Fleeting Eternities • Myonghi

13 March - 12 April 2015

The exhibition presented 51 pieces of representative recent works of the France-based Korean abstract style painter Myonghi.


Born in 1947 in Daegu, South Korea and settled down in France in 1972, Myonghi selects painting objects from the nature and presents a world that is captured by her unique sensibility, in abstract strokes of strong personal character.


Apart from some exhibitions at museums and poem parties where she worked with poets on poem and painting pairing, Myonghi has all along been conducting a quiet life and focusing on the pursuit of her ideal art of painting. Nevertheless, she gains recognition and respect from prestigious experts in academic circles, including philosopher Philippe Lacoue Labarthe and poet Alain Jouffroy. Mr. Dominique de Villepin, the former Prime Minister of France, is also a poet and an art critic with a wide knowledge in abstract form of art. He is full of praise for Myonghi as an artist, and describes her as "a gem known only to insiders".


Especially for the catalogue to be published in connection with this exhibition, Mr. De Villepin has written a very comprehensive article in which he gives in-depth analyses of the style of Myonghi and her status as an artist.


To quote Mr. De Villepin,


"Her art becomes a link between the East and the West. But it is not a one way link, on the contrary it is a path one can take in every direction and a place where the aspirations of the East and of the West can meet, but where can also interlink other meetings, other inspirations, other civilizations. 


Myonghi opens doors that nobody had guessed were there…She started with Western art, as the witness of a generation with worldwide horizons. She came back later on but without any disowning and without any conversion to any teachings, both philosophical and technical of Eastern painting. This path towards the past can be seen in the modifications of the paintings, in a new dialectic of the sign and of the color.


Some similarities can be found, with the difference of one generation, between the path of a Zao Wou-ki trained to European modern art during his youth before discovering his own artistic identity and Myonghi's progression, between the poles of Korea and Touraine… 


Myonghi's paintings…are alive. They are out of time. They are absolutely present. They are efficient, which means that they influence those who look at them…They radiate the power of joy that made them arise, this bliss of the painting that so few artists are able to capture, live and return and that Myonghi has been endowed with, as it has for example been the case for Zao Wou-ki… 


She is one of the greatest artists overlapping two centuries and rooted into the worlds. She is one of the voices that count and that will count to bear witness of the modifications of the world and of the new aspirations."


Myonghi paints in a way similar to poetry writing.
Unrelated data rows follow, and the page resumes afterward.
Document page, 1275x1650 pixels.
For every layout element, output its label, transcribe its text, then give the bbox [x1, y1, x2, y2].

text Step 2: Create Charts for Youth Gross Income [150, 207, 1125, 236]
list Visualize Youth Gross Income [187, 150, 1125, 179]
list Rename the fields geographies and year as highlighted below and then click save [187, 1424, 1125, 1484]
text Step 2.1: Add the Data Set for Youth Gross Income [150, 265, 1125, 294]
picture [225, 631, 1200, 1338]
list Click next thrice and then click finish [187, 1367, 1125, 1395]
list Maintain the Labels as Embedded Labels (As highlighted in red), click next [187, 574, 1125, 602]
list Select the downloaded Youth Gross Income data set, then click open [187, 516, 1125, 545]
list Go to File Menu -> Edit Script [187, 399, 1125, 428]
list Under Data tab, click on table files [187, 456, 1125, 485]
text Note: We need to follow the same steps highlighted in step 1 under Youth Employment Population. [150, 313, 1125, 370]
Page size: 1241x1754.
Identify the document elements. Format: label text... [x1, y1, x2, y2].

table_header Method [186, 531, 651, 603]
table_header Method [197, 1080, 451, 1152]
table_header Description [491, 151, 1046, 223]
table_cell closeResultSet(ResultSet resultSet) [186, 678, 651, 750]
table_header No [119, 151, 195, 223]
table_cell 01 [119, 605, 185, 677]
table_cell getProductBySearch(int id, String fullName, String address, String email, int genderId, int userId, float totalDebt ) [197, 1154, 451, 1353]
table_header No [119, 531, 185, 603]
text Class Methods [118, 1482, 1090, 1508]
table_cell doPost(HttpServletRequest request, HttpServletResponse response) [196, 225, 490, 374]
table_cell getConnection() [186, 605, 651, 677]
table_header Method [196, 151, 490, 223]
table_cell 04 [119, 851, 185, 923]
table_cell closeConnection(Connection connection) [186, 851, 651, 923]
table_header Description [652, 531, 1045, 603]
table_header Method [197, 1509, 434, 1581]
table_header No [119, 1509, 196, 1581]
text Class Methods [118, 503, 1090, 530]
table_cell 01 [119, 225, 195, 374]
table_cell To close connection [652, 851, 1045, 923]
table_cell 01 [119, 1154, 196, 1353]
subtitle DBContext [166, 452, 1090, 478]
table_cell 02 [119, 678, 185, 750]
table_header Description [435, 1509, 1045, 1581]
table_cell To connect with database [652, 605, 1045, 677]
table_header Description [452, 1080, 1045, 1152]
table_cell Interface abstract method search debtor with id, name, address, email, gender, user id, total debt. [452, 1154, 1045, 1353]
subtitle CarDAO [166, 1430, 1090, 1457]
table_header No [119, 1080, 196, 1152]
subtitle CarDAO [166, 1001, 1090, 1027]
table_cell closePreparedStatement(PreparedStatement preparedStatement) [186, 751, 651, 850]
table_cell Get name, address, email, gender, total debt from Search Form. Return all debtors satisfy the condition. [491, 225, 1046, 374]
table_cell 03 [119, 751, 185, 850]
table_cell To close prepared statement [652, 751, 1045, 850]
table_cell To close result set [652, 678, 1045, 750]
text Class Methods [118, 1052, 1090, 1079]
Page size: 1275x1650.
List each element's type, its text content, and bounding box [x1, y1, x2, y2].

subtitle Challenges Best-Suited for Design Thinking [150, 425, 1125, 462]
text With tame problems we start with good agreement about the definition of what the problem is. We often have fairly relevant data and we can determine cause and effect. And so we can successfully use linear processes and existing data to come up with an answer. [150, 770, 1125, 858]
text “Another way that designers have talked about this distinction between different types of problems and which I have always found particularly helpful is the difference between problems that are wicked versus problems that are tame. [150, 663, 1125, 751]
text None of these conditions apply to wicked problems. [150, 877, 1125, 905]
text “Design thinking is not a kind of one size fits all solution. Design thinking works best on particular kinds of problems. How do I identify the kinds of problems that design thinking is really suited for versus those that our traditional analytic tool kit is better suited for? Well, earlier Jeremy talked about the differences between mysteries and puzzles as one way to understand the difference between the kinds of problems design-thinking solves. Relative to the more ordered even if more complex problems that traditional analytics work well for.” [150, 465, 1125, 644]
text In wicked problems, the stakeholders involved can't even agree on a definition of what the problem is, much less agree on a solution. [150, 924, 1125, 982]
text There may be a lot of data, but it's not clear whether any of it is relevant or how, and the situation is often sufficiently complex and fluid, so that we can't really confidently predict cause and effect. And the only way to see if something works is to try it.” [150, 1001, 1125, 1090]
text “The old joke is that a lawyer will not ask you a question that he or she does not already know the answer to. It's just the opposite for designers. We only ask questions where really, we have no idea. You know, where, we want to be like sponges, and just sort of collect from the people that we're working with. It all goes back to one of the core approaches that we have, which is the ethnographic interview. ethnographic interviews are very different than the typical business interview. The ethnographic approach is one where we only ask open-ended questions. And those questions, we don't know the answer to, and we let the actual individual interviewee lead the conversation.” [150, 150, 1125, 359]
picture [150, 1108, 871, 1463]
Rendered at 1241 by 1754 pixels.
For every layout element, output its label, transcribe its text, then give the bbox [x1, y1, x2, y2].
Whether by way of a big size oil painting or a simple drawing on paper, her works are serious and solid in structure, with all excess details trimmed off.  None of her strokes is unnecessary.


The work Village depicts a vista view from Andeok Valley to Daepyeong in Jeju. On the painting are just layers of small irregular patches and outlines of different colors, which are crossing and interlacing with each other, but not any recognizable objects. The margins at the bottom and on both sides of this two-meter work are left blank, so that the semi-oval main body looks like hanging upside down in the air. At its lower part, a thick pile of golden fragments are trembling, which must be the reflection of sunshine splashing on a close bush. In the middle, there are thick and thin, large and small, curvy and convoluted patches of light yellow, light beige, light green and light blue. Is it not a faraway forest resting in the breeze, with footprints and stories hidden in it? On the top, the boundless sky emerges in the form of rolling light blue and white beads. This is a landscapes stretching from close to far, in a delicately knit structure. Both impressionist and abstract styles are applied, in accordance with the natural flow of the pictorial composition, and they are integrated with each other seamlessly. 


The work Touraine is another good example, the raw canvas remains in its natural beige color, with only a few patches of light green and pale grey, which are as thin as water stains, hardly noticeable. On top of them are a few lumps of slightly reflective silver, which, intermingled with certain light earthy and yellow colors, are spinning like big and small swirls. Are they breezes? Clouds? Flowers or forests? The usual reflections of mountains and lakes have all gone, through a kind of sublimation, is it because the world shown in this painting in fact exists only in dreams? Here the painter uses the gentlest possible touches of brush, yet amazingly, lighter are her strokes, firmer she grasps our hearts.


Myonghi has travelled to all parts of the world, from Desert Gobi to the glazier in Patagonia, to do sketching. While she selects painting objects from the nature, the world she depicts is unbelievable. Myonghi steps out of the norms, puts aside prior perceptions, and extracts the void and the concrete from each other.  She persists in analyzing exterior appearances and in exploring the logics behind pictorial structures and color senses. She smashes the 'world' and digs into its very nature and identifies its core, for the purpose of  producing her own alternate dimension, which is a realm transcending beyond all territorial limits, beyond time, culture, history, as well as all other boundaries. 


The paintings of Myonghi have been exhibited in important museums, including National Museum of Contemporary Art (South Korea), Centre Georges Pompidou (Paris, France), National Art Museum of China (Beijing, China) and Shanghai Art Museum (China).